*** Opening of Data extracts ***
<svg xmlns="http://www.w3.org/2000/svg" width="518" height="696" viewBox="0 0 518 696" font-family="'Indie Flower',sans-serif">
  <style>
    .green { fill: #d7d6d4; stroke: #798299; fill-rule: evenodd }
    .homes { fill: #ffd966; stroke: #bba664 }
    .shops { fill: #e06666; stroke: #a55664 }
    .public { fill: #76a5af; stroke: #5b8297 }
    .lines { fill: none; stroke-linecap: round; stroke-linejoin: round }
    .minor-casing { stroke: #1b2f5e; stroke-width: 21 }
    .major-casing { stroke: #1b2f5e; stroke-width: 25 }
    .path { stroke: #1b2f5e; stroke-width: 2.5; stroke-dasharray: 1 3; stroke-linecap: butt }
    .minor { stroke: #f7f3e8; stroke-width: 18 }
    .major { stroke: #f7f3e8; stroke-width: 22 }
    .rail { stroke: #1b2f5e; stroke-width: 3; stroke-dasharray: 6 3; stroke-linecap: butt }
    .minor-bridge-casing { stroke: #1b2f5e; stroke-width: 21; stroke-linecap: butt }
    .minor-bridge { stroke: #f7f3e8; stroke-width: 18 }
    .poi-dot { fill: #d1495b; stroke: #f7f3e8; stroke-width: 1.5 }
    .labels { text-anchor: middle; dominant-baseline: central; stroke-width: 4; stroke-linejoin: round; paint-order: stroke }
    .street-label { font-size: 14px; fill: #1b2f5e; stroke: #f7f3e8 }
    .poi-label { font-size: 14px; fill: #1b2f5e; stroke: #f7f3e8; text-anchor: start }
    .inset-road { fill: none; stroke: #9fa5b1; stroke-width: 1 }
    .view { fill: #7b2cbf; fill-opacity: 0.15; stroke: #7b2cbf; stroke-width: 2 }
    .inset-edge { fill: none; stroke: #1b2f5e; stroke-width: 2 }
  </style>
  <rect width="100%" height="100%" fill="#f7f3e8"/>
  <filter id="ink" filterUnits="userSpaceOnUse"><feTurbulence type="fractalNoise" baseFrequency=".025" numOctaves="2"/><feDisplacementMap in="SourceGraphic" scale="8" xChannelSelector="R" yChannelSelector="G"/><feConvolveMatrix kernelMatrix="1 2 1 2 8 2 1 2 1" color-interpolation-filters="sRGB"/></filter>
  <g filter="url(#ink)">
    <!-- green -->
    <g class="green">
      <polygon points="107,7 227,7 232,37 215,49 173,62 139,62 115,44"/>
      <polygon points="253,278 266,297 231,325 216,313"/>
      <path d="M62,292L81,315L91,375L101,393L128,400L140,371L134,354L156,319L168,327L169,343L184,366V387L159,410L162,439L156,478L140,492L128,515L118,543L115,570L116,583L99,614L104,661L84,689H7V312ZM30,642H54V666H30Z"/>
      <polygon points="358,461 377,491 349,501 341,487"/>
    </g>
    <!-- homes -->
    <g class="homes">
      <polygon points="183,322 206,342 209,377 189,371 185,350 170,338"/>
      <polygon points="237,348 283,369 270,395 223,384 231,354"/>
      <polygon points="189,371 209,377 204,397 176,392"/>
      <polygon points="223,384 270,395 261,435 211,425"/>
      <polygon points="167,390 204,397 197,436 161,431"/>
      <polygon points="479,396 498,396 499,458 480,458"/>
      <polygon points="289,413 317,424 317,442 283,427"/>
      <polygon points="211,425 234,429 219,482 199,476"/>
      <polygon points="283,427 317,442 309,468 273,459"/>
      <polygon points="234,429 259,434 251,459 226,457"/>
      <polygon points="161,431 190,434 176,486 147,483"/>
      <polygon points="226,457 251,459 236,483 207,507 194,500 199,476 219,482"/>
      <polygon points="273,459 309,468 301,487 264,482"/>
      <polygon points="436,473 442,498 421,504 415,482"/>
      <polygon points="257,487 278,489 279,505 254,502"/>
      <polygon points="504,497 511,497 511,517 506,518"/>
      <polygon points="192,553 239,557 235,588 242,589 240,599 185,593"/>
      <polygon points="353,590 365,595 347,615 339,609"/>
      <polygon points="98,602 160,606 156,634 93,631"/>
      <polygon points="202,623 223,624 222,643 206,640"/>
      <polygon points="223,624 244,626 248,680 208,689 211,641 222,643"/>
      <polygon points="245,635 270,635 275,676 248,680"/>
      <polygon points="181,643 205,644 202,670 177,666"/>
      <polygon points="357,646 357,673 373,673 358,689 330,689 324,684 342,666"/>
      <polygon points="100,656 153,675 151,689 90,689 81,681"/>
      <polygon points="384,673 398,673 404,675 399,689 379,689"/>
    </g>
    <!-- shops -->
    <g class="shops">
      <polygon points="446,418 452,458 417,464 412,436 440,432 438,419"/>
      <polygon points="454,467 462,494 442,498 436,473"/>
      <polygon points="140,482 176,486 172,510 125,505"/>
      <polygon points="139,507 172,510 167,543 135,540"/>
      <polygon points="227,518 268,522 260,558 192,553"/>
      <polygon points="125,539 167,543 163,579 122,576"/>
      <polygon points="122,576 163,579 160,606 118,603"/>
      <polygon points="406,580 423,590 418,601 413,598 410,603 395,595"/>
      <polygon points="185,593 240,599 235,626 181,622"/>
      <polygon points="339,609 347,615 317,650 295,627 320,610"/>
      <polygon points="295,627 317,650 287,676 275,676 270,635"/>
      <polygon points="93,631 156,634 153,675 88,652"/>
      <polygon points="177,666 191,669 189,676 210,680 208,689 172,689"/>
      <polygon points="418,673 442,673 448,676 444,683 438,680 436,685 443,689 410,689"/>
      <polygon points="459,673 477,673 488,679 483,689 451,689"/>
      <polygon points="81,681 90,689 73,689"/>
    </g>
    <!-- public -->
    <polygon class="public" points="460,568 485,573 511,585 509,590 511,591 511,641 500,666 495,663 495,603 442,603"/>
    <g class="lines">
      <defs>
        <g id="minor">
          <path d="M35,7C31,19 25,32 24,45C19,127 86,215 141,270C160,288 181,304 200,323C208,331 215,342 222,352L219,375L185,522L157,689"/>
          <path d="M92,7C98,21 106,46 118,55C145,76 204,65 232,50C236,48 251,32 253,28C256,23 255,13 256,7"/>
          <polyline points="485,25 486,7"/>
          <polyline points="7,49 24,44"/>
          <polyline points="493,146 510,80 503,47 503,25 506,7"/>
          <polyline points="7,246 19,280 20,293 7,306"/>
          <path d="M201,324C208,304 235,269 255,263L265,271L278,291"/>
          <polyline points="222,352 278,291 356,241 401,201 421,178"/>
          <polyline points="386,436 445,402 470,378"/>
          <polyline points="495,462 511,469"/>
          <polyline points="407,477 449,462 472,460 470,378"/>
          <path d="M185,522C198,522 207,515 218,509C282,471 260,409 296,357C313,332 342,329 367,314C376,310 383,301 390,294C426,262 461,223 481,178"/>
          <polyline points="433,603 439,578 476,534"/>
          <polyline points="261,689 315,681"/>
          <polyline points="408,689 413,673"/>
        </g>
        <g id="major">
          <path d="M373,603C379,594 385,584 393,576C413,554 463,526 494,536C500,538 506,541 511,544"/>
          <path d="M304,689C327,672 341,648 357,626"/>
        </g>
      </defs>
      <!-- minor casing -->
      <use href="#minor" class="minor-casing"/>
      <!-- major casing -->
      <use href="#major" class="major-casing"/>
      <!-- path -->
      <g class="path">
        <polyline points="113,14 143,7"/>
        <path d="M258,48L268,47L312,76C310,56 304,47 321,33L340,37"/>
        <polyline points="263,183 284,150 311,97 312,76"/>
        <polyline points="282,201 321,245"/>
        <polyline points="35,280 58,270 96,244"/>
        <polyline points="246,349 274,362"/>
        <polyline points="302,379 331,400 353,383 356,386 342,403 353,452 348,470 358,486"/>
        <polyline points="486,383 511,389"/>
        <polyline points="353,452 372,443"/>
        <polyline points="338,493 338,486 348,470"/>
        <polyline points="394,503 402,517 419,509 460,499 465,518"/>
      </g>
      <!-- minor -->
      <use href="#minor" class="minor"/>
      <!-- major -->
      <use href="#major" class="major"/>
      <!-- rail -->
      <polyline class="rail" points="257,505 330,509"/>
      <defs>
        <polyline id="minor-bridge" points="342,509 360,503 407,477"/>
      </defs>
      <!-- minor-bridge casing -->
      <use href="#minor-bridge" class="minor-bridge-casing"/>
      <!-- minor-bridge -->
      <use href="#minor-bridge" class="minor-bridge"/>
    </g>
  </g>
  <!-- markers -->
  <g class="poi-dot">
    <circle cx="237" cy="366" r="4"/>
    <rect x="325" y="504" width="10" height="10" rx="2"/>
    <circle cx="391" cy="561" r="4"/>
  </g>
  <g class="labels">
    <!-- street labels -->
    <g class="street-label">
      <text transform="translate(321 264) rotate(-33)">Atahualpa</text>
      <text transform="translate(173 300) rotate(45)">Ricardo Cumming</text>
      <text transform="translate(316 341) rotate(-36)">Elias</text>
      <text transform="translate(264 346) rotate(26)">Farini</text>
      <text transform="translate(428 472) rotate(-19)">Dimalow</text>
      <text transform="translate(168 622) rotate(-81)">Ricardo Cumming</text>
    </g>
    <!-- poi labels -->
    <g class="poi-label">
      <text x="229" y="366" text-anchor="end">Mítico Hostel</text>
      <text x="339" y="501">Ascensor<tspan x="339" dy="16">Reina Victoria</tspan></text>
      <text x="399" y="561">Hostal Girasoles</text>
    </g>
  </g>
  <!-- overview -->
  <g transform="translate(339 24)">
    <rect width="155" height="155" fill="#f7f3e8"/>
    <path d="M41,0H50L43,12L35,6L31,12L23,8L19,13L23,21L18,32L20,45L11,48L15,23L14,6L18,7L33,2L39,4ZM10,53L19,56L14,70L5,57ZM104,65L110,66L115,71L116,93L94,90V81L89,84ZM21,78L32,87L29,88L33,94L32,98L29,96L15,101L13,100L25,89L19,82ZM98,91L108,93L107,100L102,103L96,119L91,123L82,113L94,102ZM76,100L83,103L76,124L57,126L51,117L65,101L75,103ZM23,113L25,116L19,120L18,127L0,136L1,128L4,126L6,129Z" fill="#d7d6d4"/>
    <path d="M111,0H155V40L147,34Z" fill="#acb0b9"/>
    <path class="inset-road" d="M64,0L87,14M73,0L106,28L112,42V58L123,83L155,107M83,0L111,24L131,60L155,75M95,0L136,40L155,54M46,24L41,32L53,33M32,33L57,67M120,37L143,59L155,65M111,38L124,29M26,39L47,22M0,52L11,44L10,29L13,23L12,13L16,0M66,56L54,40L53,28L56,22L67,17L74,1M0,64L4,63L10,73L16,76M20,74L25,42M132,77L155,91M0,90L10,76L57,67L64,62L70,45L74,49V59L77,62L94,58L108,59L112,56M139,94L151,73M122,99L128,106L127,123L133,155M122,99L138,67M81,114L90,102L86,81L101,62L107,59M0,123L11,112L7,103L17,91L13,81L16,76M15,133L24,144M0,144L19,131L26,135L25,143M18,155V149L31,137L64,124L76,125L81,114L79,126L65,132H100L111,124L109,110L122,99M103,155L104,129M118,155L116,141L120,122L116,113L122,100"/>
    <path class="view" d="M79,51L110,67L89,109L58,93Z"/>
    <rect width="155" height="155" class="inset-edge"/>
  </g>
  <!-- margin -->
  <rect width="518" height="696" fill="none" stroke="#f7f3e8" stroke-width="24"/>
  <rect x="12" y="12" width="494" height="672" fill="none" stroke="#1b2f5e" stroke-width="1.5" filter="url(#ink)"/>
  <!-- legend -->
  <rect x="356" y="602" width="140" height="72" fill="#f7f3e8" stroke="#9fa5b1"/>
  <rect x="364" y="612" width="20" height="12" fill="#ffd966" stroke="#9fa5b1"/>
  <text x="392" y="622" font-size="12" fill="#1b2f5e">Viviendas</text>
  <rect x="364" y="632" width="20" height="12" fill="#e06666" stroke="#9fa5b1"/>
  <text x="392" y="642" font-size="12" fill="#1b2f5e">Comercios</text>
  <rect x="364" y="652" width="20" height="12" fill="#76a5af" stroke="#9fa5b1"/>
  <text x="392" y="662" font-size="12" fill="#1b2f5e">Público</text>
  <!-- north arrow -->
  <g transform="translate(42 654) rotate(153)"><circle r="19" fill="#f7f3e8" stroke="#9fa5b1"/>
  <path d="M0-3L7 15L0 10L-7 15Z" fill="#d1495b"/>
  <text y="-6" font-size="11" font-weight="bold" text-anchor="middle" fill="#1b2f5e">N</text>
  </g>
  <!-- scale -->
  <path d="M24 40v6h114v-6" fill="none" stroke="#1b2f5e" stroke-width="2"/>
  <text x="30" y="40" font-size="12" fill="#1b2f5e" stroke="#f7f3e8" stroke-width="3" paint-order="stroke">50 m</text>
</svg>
*** Close of Data extracts ***
- Your assignment
Give only the number of lines in the data that include the string "linejoin".

- The completed task
2